Intervista: Generazione 73

L’anno 1973 è stato davvero molto importante dal punto di vista calcistico, avendo regalando tanti campioni e soprattutto uomini di alto spessore, piacevolmente selezionati da Paquito Catanzaro. Ne abbiamo parlato con l’autore.

Come nasce l’idea di dedicare un libro ai nati nel 1973, anno molto interessante dal punto di vista calcistico?

L’idea nasce da una chiacchierata con l’editor Mauro Giorgini. Ricordammo un Europeo vinto dall’Under 21 grazie a un gol di Pierluigi Orlandini e tra un aneddoto e l’altro tirai fuori “Certo che giocatori, quelli del ’73”. Dalla Nazionale alla serie A il passo è stato breve. Ancor più breve è stato quello dal taccuino, su cui avevo appuntato una serie di nomi, al documento Word.

Cosa si deve aspettare un lettore che si approccia al tuo libro? Come lo convinceresti alla lettura?

Gli suggerirei di indossare scarpe comode. Si cammina su un manto erboso e lo si fa a lungo, più o meno per 180 pagine. Pagine di Storia e storie. Pagine nelle quali, alla maniera del libro “Cuore”, provo a raccontare le vicende umane di 16 calciatori e la vicenda calcistica di 16 ragazzi divenuti uomini.

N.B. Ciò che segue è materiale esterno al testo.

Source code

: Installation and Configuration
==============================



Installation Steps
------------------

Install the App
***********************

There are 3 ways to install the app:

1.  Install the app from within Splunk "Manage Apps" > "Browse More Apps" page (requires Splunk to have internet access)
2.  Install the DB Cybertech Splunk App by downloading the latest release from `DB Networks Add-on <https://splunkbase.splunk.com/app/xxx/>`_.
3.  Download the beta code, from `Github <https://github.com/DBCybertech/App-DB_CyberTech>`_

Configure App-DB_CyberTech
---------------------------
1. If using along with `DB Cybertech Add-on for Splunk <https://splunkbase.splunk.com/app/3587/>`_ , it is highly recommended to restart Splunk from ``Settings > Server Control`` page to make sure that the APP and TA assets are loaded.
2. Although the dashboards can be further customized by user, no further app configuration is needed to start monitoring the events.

Ne libro hai usato veri espedienti narrativi, tutti in egual modo coinvolgenti. Hai seguito un preciso piano o hai scritto d’impulso?

Ho scritto di getto. La prima versione del manoscritto è stata realizzata in 19 giorni. Nei mesi successivi (da settembre a dicembre) abbiamo lavorato all’editing e rivisto alcuni racconti pure 2, 3 volte. Sono sempre molto attento alle dritte che arrivano da editor e lettori beta, pertanto ho fatto tesoro di ogni critica e/o diretta e ho messo a punto un libro che, stilisticamente parlando, mi convince proprio perché molto variegato

Sei più attirato dalle storie dei grandi campioni affermati o da chi si è distinto magari solo per un importante episodio?

A me piacciono quegli aneddoti che riconducono alla fiaba. Per conoscere le statistiche vai su Google e in pochi secondi soddisfi la curiosità. All’interno di un racconto puoi raccontare le crepe, le fragilità, i pianti e le urla di gioia. I calciatori meno conosciuti, per i quali faccio normalmente il tifo, hanno tanto da raccontare e trovo meraviglioso dar loro voce.

Le carriere di Filippo Inzaghi e Christian Vieri si sono sviluppate in provincia, dove sono “fatti le ossa”: credi possano essere d’esempio per i giovani dei nostri giorni?

Inzaghi sembra il protagonista di un romanzo di formazione. Per affermarsi ha dovuto intraprendere un “viaggio dell’eroe” che lo ha portato dalla provincia alla grande città e da lì al tetto d’Europa del mondo. Lo ha fatto superando ostacoli via via più impegnativi mantenendo una dimensione umana invidiabile. Vieri, invece, mi ricorda un guascone. Sarebbe la spalla perfetta di Cyrano de Bergerac.

Al tempo questo ti chiedo se la generazione oggetto del libro avesse valori o un carattere diverso rispetto alle successive.

Quelli del ’73 sono ragazzi che non hanno conosciuto i social ma che hanno visto cambiamenti epocali: la sentenza Bosman, il passaggio all’Euro, l’attentato delle Torri Gemelle. Potrei andare avanti per ore ma mi limito a ricordare che quasi tutti continuano a lavorare nel mondo del calcio. Ciò significa che hanno lavorato con dedizione e professionalità. Secondo me su valori del genere si deve fondare la carriera di qualsiasi sportivo.

C’è un personaggio tra quelli da te raccontati che hai particolarmente nel cuore?

Gennaro Iezzo, per tre motivi. 1) È portiere; 2) È stato il portiere di un Napoli che ho amato alla follia, poiché in due anni è balzato dalla Lega Pro alla serie A; 3) Per poter indossare la maglia del Napoli ha rinunciato a un lauto ingaggio e alla possibilità di giocare in Champions Leauge. Se non è romanticismo questo?